投稿者 FP親衛隊国家保安本部 日時 2001 年 11 月 20 日 11:43:48:
米国内で、アフガニスタンの軍事作戦後の攻撃対象として、イラクの名が浮上している。イラク攻撃論は米中枢同時テロ発生直後からくすぶっていたが、アフガンでの戦いの「出口」が見え始めたのを受けて、にわかに現実味が出てきた格好。米国は十年来の旧敵・フセイン大統領と雌雄を決する決意なのだろうか。イラク攻撃論の背景と米国の思惑を追った。
(ワシントン、金井辰樹)
「米軍が近くクウェートに二千人の米兵を増派する方針を決めた」−と十八日のロイター通信が報じた。目的は「イラクに対する抑止」で、既に駐留している五千人の米兵とともに、大規模な軍事演習を行うという。作戦名は「砂漠の春」。十年前の湾岸戦争の際の多国籍軍による「砂漠の嵐(あらし)」をほうふつとさせるネーミングだ。
同じ十八日、ライス大統領補佐官(国家安全保障問題担当)が米NBCテレビに出演した。ライス補佐官はアフガン後の軍事展開に話題が及ぶと、たまっていたものを吐き出すようにフセイン大統領の批判を始めた。
「彼は非常に危険な男で、二度にわたり核兵器の配備を狙った」
「彼が脅威であることは、周辺諸国も分かっている。九月十一日(米中枢同時テロ)に関与したかどうかにかかわらずだ」
これまでもチェイニー副大統領、ラムズフェルド国防長官らが、イラクを攻撃対象とする構えをちらつかせてはいた。だが、中枢テロと関係なくても攻撃対象となり得るとの考えを示したこの日の発言は、米政府高官の発言としては際立っている。クウェートへの米軍増派報道とライス補佐官の発言は、米国がイラク攻撃を念頭に置いていることを強く印象づけた。
■政権内ではまだ異論も
米国は、本当にイラク攻撃を決断しつつあるのだろうか。
ウルフォウィッツ国防副長官を中心とする国防総省タカ派勢力は、中枢テロ発生後、一貫して「テロに対する国際社会の批判が出ている今こそ、テロ支援国家のイラクをたたくチャンスだ」と主張。
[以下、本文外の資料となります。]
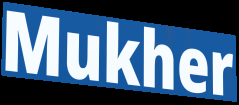
Mukher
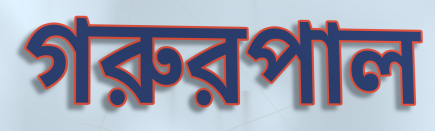
গরুরপাল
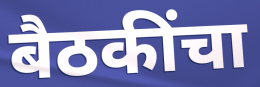
बैठकींचा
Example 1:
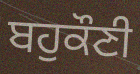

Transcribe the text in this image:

ਬਹੁਕੌਣੀ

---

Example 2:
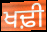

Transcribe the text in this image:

ਖਢ਼ੀ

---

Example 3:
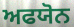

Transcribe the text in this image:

ਅਫਯੋਨ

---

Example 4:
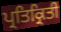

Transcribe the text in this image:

ਪ੍ਰਤਿਕ੍ਰਿਤੀ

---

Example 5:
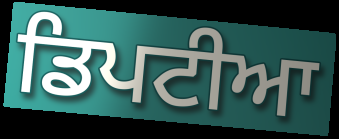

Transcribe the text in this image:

ਡਿਪਟੀਆ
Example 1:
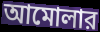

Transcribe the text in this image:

আমোলার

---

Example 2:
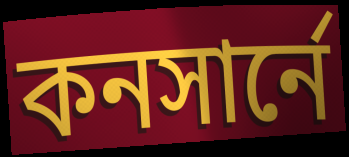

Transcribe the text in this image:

কনসার্নে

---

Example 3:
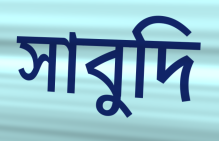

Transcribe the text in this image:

সাবুদি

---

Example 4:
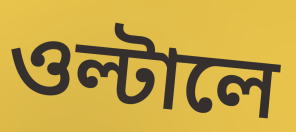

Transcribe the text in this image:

ওল্টালে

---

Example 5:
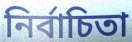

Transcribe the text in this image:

নির্বাচিতা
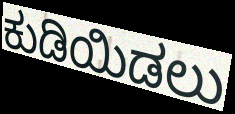
ಕುಡಿಯಿಡಲು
政府内に同調者が少しずつ増えているのは事実だ。
しかし、パウエル国務長官は、イラクを攻撃することでアラブ諸国が反発し「反テロ連合」に亀裂が入ることを懸念して、慎重な姿勢を崩していない。
また政権内には、ウサマ・ビンラディン氏との関係が深いソマリアへの攻撃を優先させるべきだとの意見や、イスラム諸国の批判をそらすために、次は非イスラムの過激派を攻撃対象にすべきだとの意見もある。
こうした状況の中で、あえてイラク攻撃を強く示唆する言動を米政府がとり始めたのは、内外に対する観測気球的色彩も否定できない。
ブッシュ政権はテロ発生後、九割近い支持率を維持。さらにアフガンの軍事展開も順調に推移していることから、国民の意識も高揚している。米政府は、こういう時こそ「テロとの戦い」がアフガンだけでは終わらないことを国民に強く訴えておくのが得策と判断、当面の“仮想敵国”としてイラクの名を意図的にあげている可能性もある。
また、イラク攻撃をにおわせることで、国際社会がどんな反応を示すか探る狙いもありそうだ。
現段階ではまだ唐突な印象もあるイラク攻撃論が、観測気球で終わるか、それとも現実となるか−。これから数週間の米国民や国際社会の反響に左右されることになりそうだ。